It then shifts back a few years and from here, I was given the task of trying to work out who the man in the opening chapter was. It added a certain layer to the book and with each new male character, I tried to see if they were the mystery man. Candidates are quickly disguarded, until it is revealed that it is Aiden, the character in the synopsis of the book. Here, I am going to admit that I didn’t read the synopsis, but even after finishing the book and then reading it, I still could see that my interpretation of the book was still a viable one.
It is difficult to delve in deeper to the book, because I fear I would give something away. What I can say is that Nora’s journey to her Happy Ever After is a journey that has many obstacles along the way. Even, when Aidan returns on the scene, I was never 100% sure that she would end up with him. So much had happened between them that it was never a given that they would end up together. This was down to how Nora changed and matured through the book, that she is not the same woman at the beginning of the book.
It is true that this at its heart , is a romance novel, but it is so much more. As with many of her On Dublin Street books, it deals with very serious themes. Witnessing how the characters react and learn from them can be so heart breaking. I can say that there are at least three instances in the book that stole my breath. It felt as though my heart was ripped out and the characters anguish was my own. Very few authors can get that reaction from me, but Young did this to me.

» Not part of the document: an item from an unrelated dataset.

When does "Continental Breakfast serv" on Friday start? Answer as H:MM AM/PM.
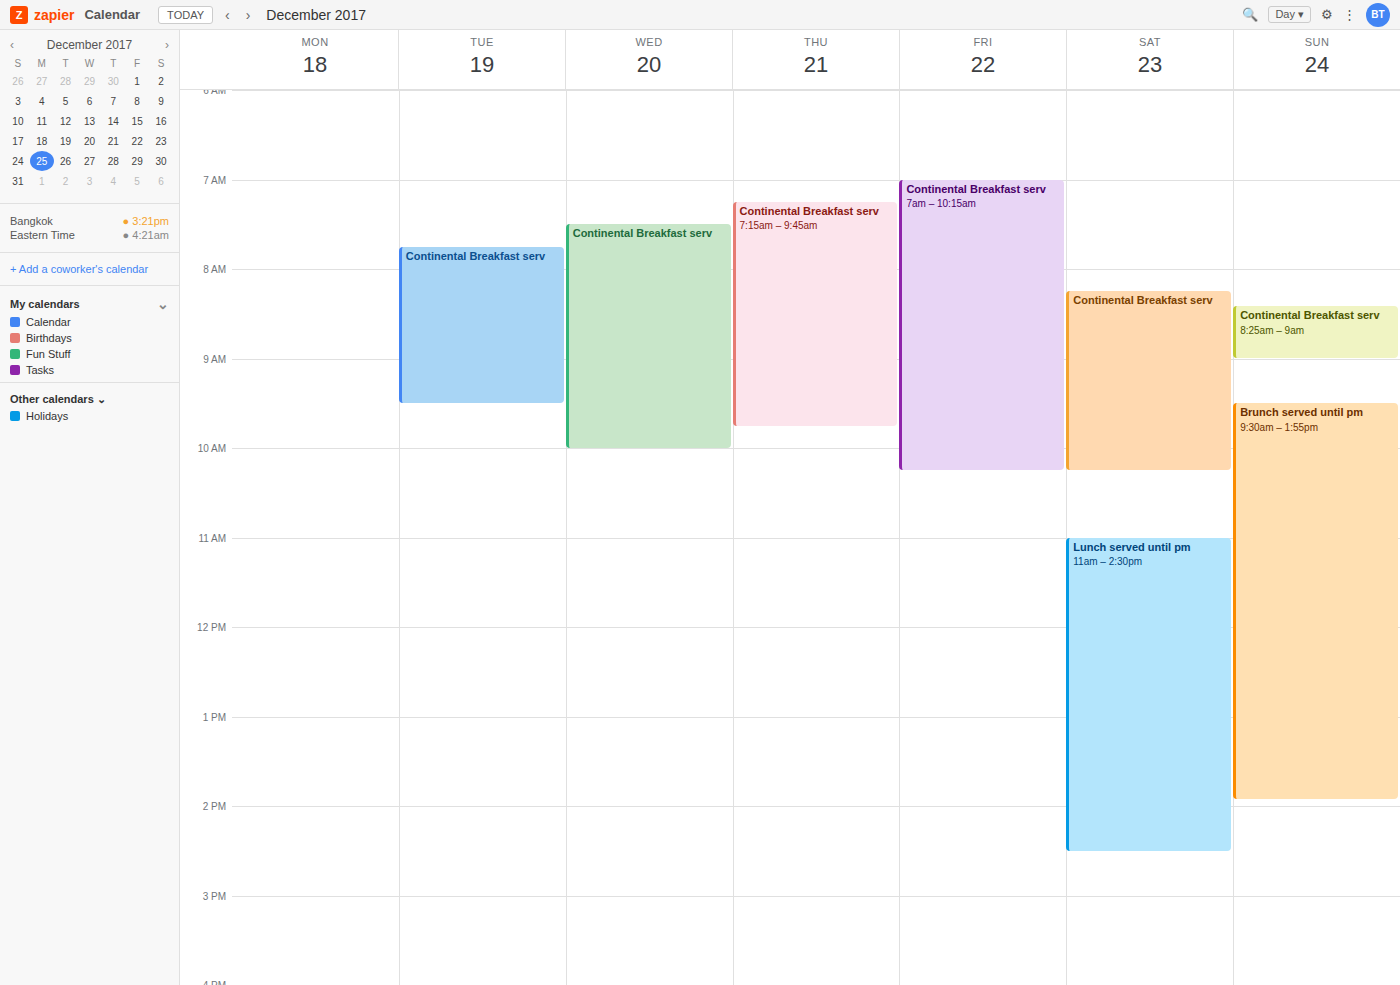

Nora is our in to this story and as a character, she is one of Youngs more complex female characters. She hasn’t had the luckiest hand to start with. She escapes from her home life, but ends up in a cage with a different view. I could see the reasons why she grasped this opportunity and though it didn’t work out initially as she planned, fate’s fickle hand led her to where she should be. I felt this intense pride that she brushed herself off and managed to move on. By the time the book finished, she has to be one of my favourite female characters of Youngs.
One of the unsung characters in this book, has to be the city of Edinburgh itself. Though I did enjoy her Hearts Boardwalk series, it seemed to miss that certain something that I couldn’t put my finger on. Reading Play On, I realised that it was the Character of Edinburgh. Being very familiar with the city myself, Young has captured it perfectly and the city itself adds to the book. I could see the streets and places she mentioned so very clearly and it allowed me to become more ingrained in the book.
Play On is going to be difficult for Young to top, for it displays such maturity in the way it is written. Once I started to read the book, I couldn’t put it down. With each page, I was pulled to find out how the book would all play out. This has left me anticipating what Young will write next.